A notícia deixou os familiares de Eliza em estado de choque. Até então, a convicção da família e das autoridades era de que todos os pertences e documentos da modelo haviam sido destruídos pelos executores do crime. Durante as investigações em Minas Gerais, policiais chegaram a encontrar restos de objetos queimados que supostamente seriam da vítima.
O passaporte apresenta detalhes que intrigam especialistas. Há um registro de entrada em Portugal datado de 5 de maio de 2007, mas não há registros de saída de Portugal ou retornos posteriores, apesar de Eliza ter voltado ao Brasil e viajado novamente à Europa em 2008 e 2009. Uma pessoa próxima à modelo afirmou que pela aparência de Eliza na foto do documento, ela já estaria grávida do filho, Bruninho, o que conflitaria com a data de emissão de 2006.

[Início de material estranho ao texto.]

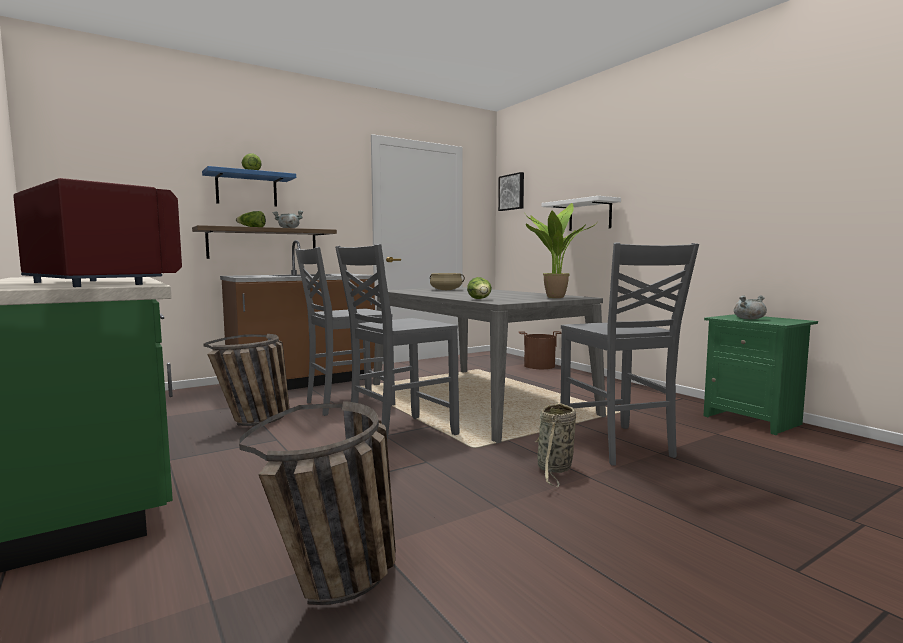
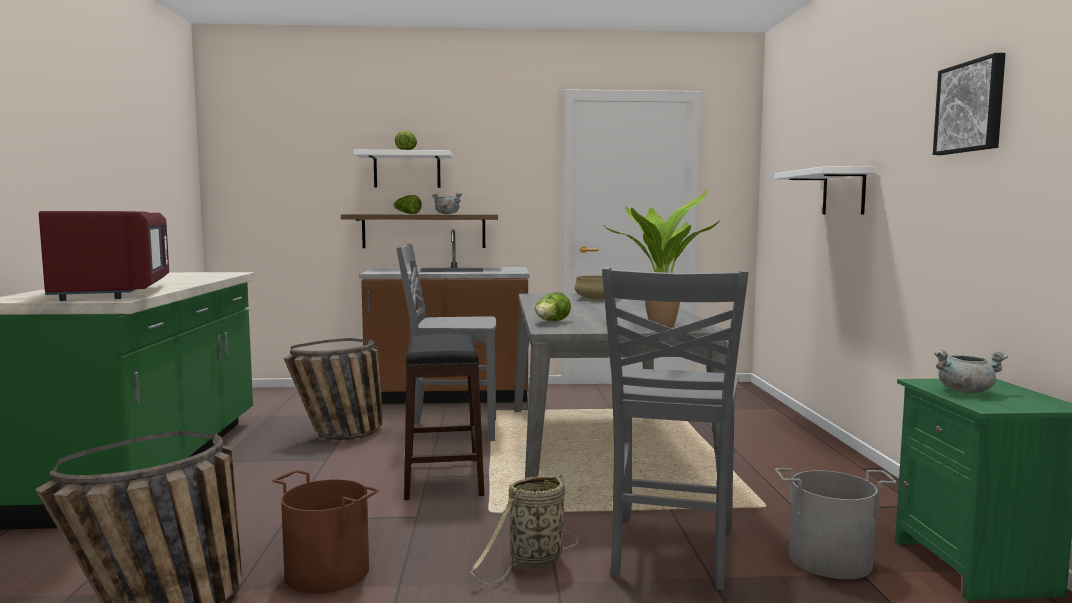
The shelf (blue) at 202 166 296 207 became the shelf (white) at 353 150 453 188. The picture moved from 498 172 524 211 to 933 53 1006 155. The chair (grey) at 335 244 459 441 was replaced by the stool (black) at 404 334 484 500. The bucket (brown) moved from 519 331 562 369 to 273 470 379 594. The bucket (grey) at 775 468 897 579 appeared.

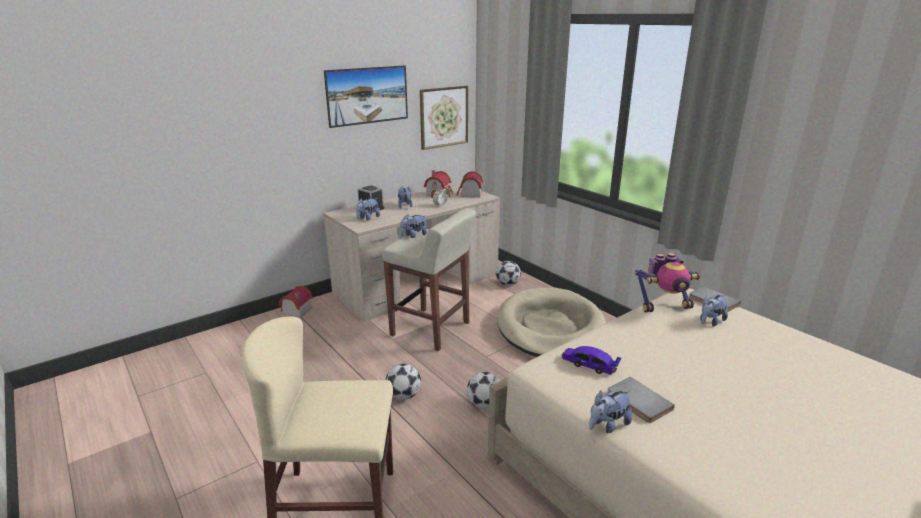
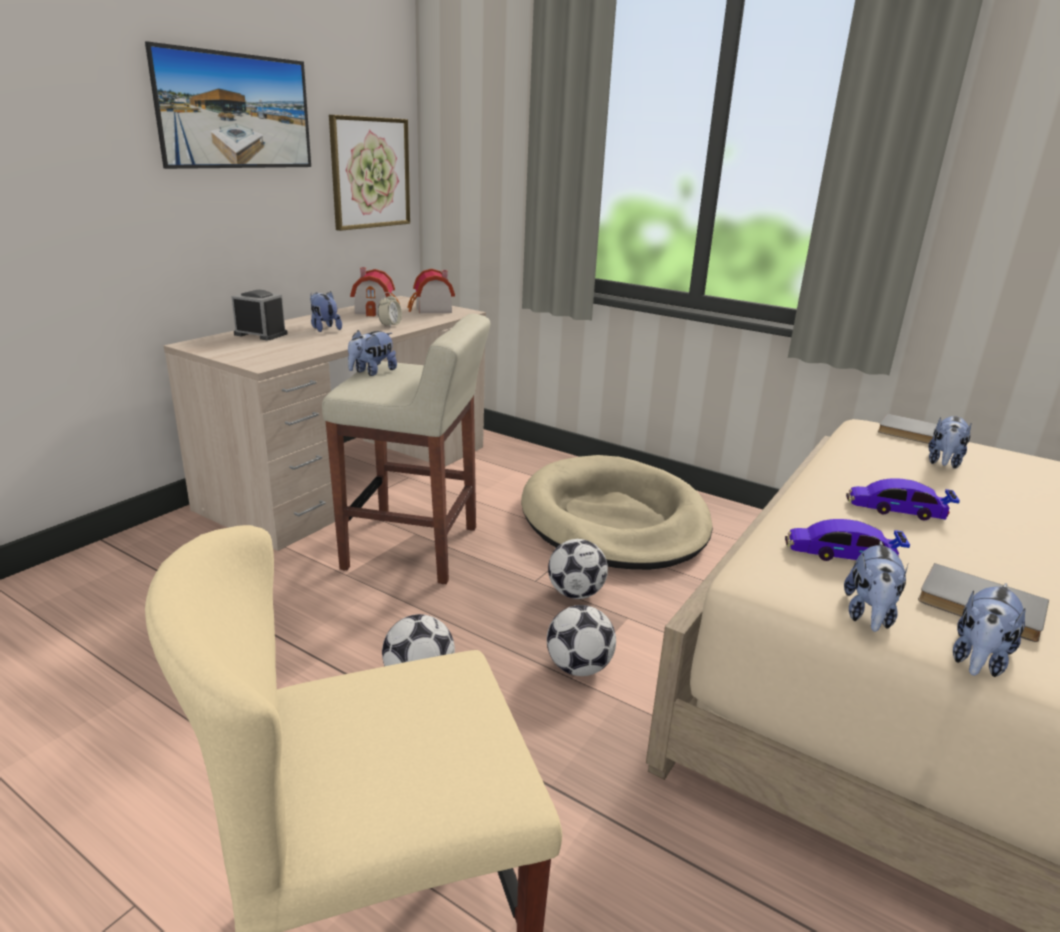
The plush toy moved from 356 198 380 220 to 844 540 908 632. The toy robot at 635 253 700 313 disappeared. The football moved from 496 261 521 286 to 548 539 608 599. The toy house at 278 286 313 318 disappeared. The toy car at 846 478 960 521 appeared.

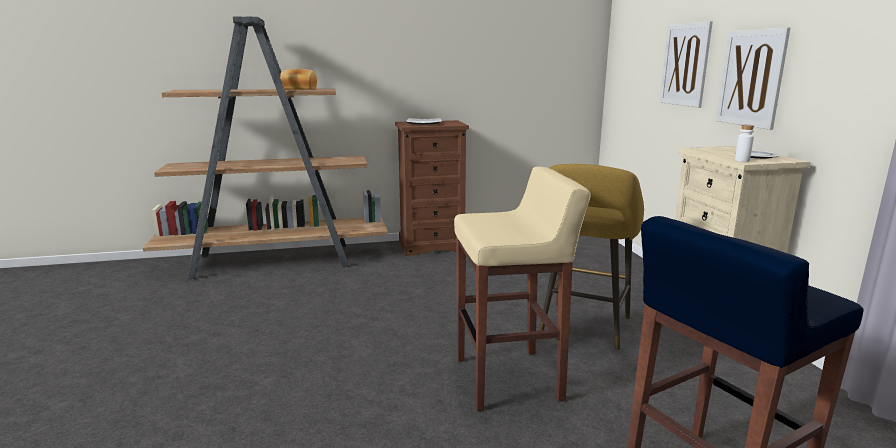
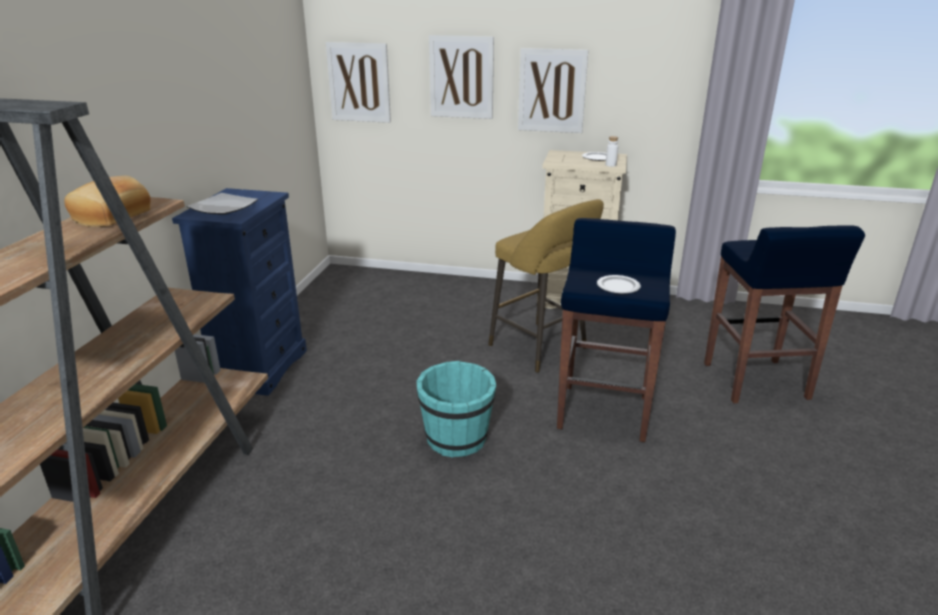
The dresser (brown) at 395 120 469 256 became the dresser (blue) at 172 188 307 396. The stool (beige) at 454 167 591 411 became the stool (blue) at 557 218 676 442. The picture at 326 42 391 123 appeared. The plate at 597 275 641 294 appeared. The bucket (turquoise) at 416 361 496 457 appeared.

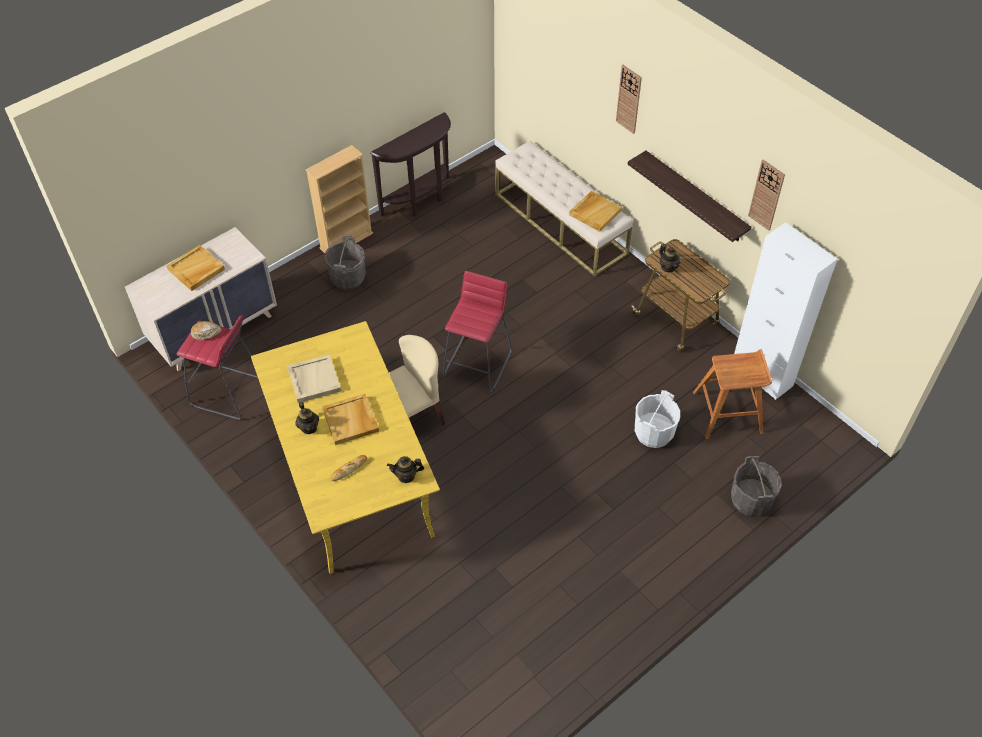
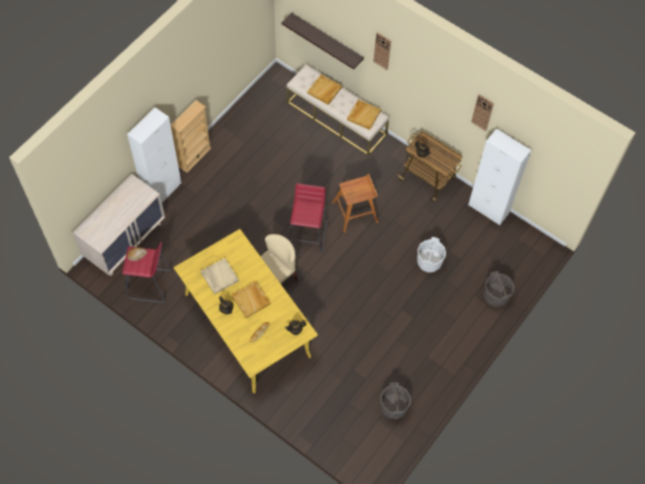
The console table (brown) at 370 112 451 217 disappeared. The shelf moved from 628 151 751 242 to 281 12 364 69. The bucket (grey) moved from 324 236 366 290 to 380 382 411 419. The tray (beige) moved from 167 245 225 291 to 307 75 342 105. The stool (brown) moved from 693 349 772 439 to 332 174 378 233. The cabinet (white) at 127 107 182 202 appeared.

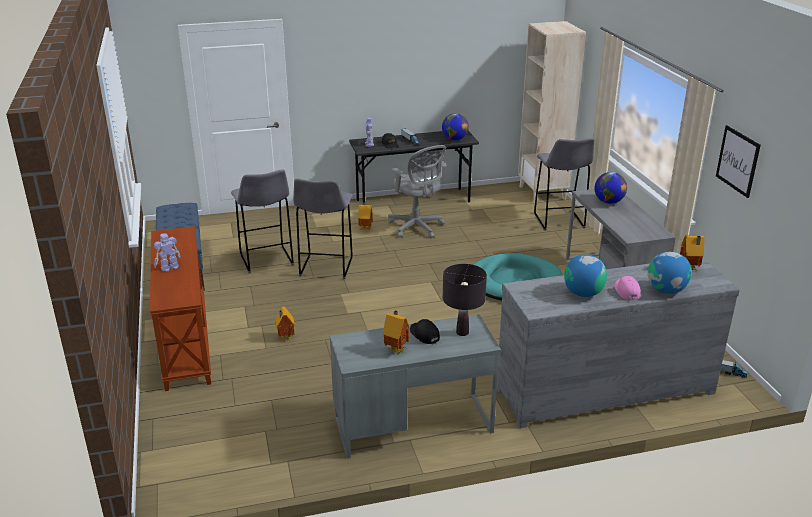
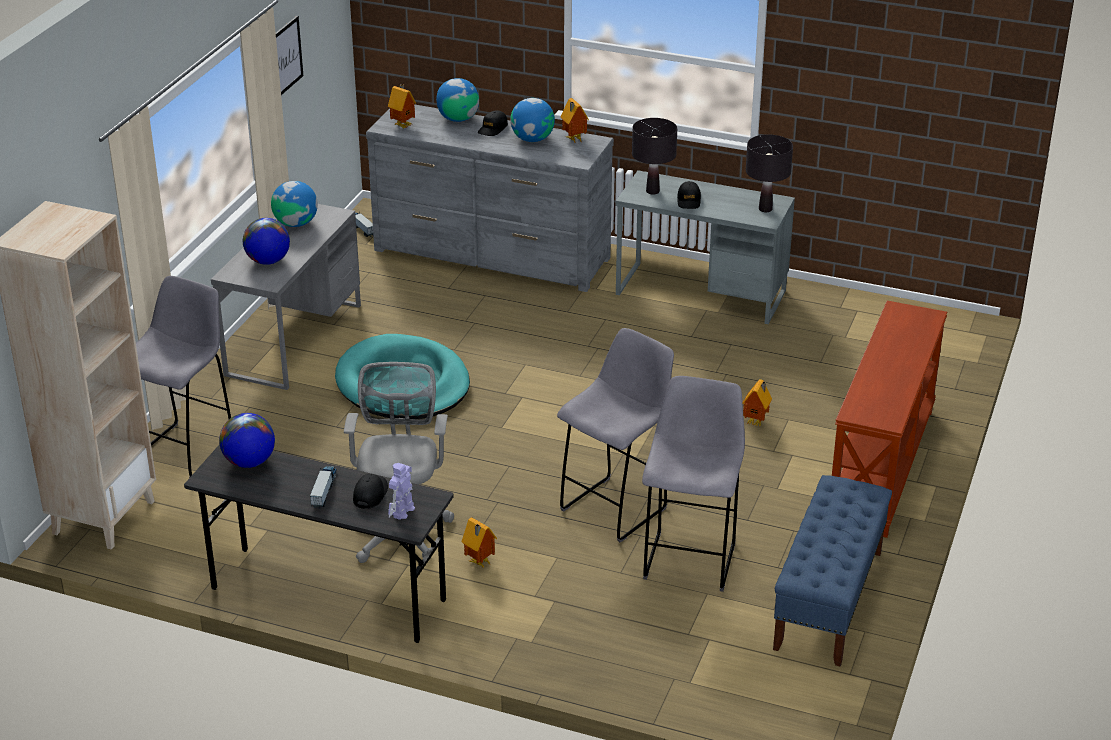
The toy robot at 154 233 181 272 disappeared. The cap (pink) at 614 276 641 300 became the cap (black) at 478 110 508 136. The toy house moved from 383 310 410 354 to 561 98 589 143. The table lamp (black) at 746 134 793 212 appeared. The globe at 271 181 318 227 appeared.

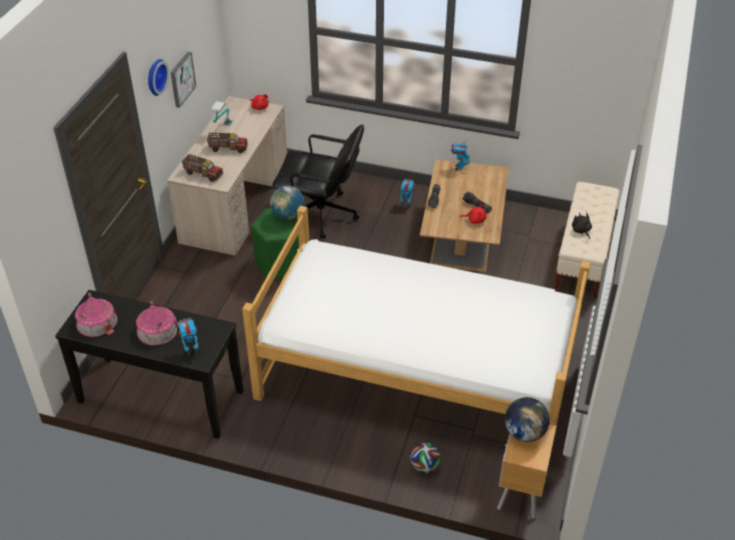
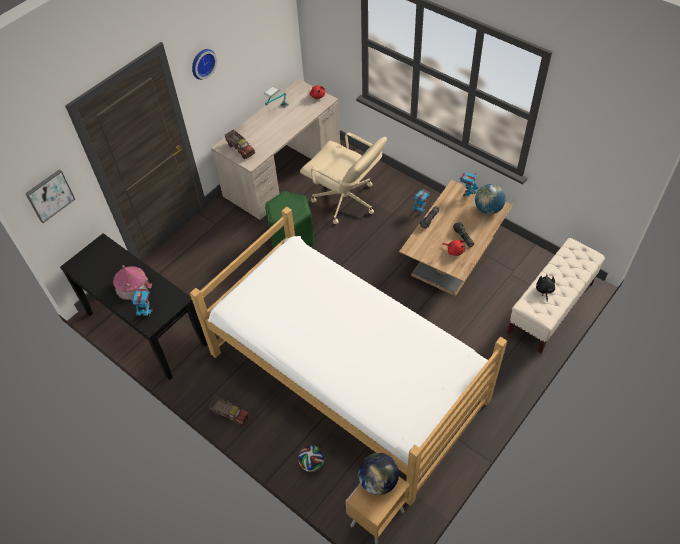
The picture moved from 171 52 196 108 to 25 169 75 223. The office chair (black) at 272 124 364 239 became the office chair (beige) at 300 132 387 224. The toy truck moved from 207 133 248 153 to 209 396 250 427. The globe moved from 270 186 305 220 to 475 184 506 214. The toy house at 75 293 118 337 disappeared.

O homem que encontrou o objeto, identificado apenas como José, preferiu manter o anonimato e não soube explicar como o documento foi parar na residência, que é compartilhada por mais de uma família. "Prefiro que as autoridades investiguem de fato para não ser injusto com ninguém", afirmou ele, questionando a possibilidade de alguém ter tentado usar o documento de uma pessoa cuja morte foi notícia no mundo inteiro.
Relembre o Caso
Eliza Samudio desapareceu em junho de 2010, aos 25 anos. As investigações concluíram que ela foi assassinada a mando do então goleiro do Flamengo, Bruno Souza, com quem disputava judicialmente o reconhecimento da paternidade do filho. O corpo da modelo nunca foi encontrado. Em 2013, Bruno foi condenado a mais de 22 anos de prisão por homicídio triplamente qualificado, sequestro e ocultação de cadáver.
A expectativa agora é que a descoberta do passaporte motive a abertura de um procedimento para apurar se o documento circulou após a morte da modelo ou se permaneceu esquecido em Portugal desde sua última viagem voluntária ao país.